Gestern, am Donnerstag, den 19. Juni 2014, ist auch der begutachtete Fachartikel erschienen, und zwar in der Zeitschrift Physical Review Letters, kurz PRL. Dabei hat sich PRL nicht lumpen lassen: Der Artikel ist auch für Nicht-Abonnenten der Zeitschrift freigeschaltet und hier online zugänglich; in einem Editorial erklären die Redakteure, dass der Artikel auch ein deutlich anderes Format hat als in PRL üblich, dass das aber ob der besonderen Bedeutung kein Problem war.

Außerdem hat PRL der BICEP2-Veröffentlichung zwei Überblicksartikel zur Seite gestellt: einen Überblick über die Bedeutung für den Status der Inflationsphase von Lawrence Krauss und einen Überblick über die Vielzahl der zwischenzeitlich erschienenen Theorie-Artikel, die auf die BICEP2-Resultate Bezug nehmen, aber natürlich im BICEP2-Artikel selbst noch nicht zitiert wurden.

Vergleicht man die PRL-Version mit der Vorabversion vom März, fällt zunächst einmal auf, dass die Autoren jetzt merklich vorsichtiger formulieren, ob es sich tatsächlich um einen Nachweis von urtümlichen Gravitationswellen handelt. Hauptkritikpunkt war ja gewesen, dass nicht genügend Daten vorliegen, um die kosmologischen Effekte auf die BICEP2-Messung von Effekten von Staub in unserer eigenen Galaxis zu unterscheiden (siehe meine früheren Beiträge hier, hier, hier).
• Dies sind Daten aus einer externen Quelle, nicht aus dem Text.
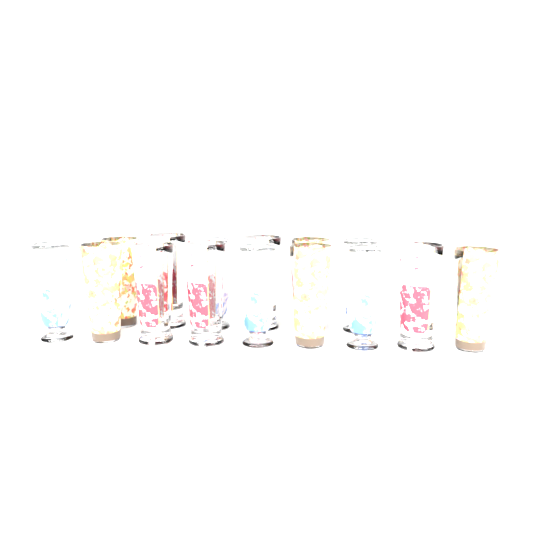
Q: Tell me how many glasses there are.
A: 15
Die BICEP2-Autoren schreiben jetzt

However, these models [of polarization due to galactic dust] are not sufficiently constrained by external public data to exclude the possibility of dust emission bright enough to explain the entire excess signal.
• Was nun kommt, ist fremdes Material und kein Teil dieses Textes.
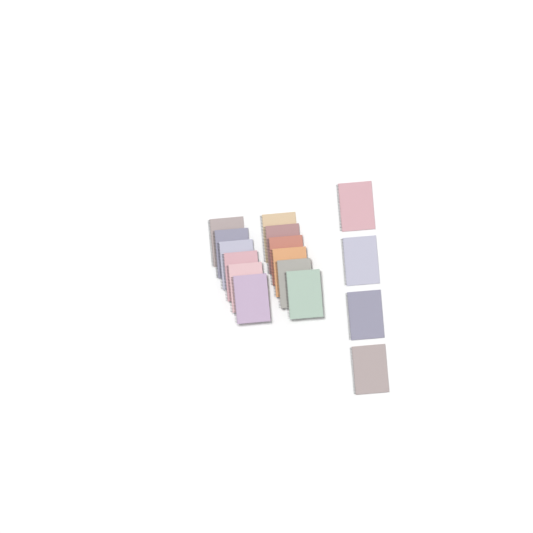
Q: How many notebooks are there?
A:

Zu deutsch: Die Modelle, mit denen der galaktische Staub bei der Auswertung der BICEP2-Daten berücksichtigt wurde, sind durch die öffentlich verfügbaren Daten anderer Gruppen (zur Staubverteilung) nicht hinreichend gut eingeschränkt, als dass sich ausschließen ließe, dass die interessanten, als Gravitationswellenspuren interpretierten Messwerte stattdessen vollständig durch galaktischen Staub erklärbar wären.

Die Situation ist damit, zumindest was die öffentlich verfügbaren Daten angeht, noch ganz offen. Ich hatte (andere auch) spekuliert, dass die im Angesicht der Kritik doch beachtliche Selbstbeherrschung der BICEP2-Gruppe darauf zurückzuführen sein könnte, dass die Astronomen längst Zugang zu den unveröffentlichten Daten des Nachfolgeexperiments Keck Array haben – das misst bei mehr als nur einer Frequenz und kann so Hinweise darauf liefern, ob die Messergebnisse auf Gravitationswellen oder Staub zurückgehen. Vor diesem Hintergrund lässt mich die vorsichtige Formulierung, die ausdrücklich nur veröffentlichte externe Daten beschreibt, natürlich aufhorchen.
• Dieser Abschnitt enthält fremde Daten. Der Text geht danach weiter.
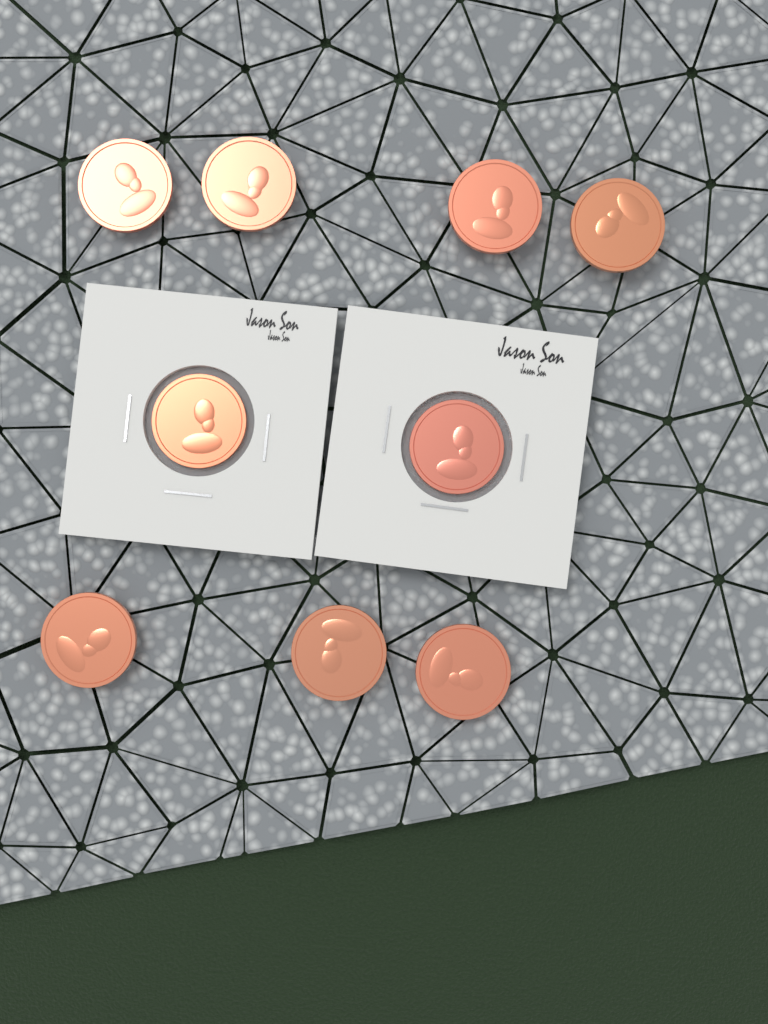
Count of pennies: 9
Es bleibt spannend. Aber auch wenn die Spannung wahrscheinlich noch länger anhält als bei der Fußball-Weltmeisterschaft: Spätestens im Herbst, wenn die Daten des Satelliten Planck zum galaktischen Staub veröffentlicht sein sollen, werden wir mehr wissen. Bis dahin geht es Schritt für Schritt weiter. Letzte Neuigkeit ist, dass offenbar Jean-Loup Puget bei seinem Vortrag auf der Zeldovich-100-Konferenz, die diese Woche in Moskau stattfindet, ziemlich überzeugend in die Kerbe des galaktischen Vordergrundstaub-Problems gehauen hat. Puget ist leitender Forscher (PI) für eines der Instrumente des Planck-Satelliten, also wiederum jemand, der zum jetzigen Zeitpunkt auf deutlich mehr Daten zugreifen kann als nicht eingeweihte Astronomen.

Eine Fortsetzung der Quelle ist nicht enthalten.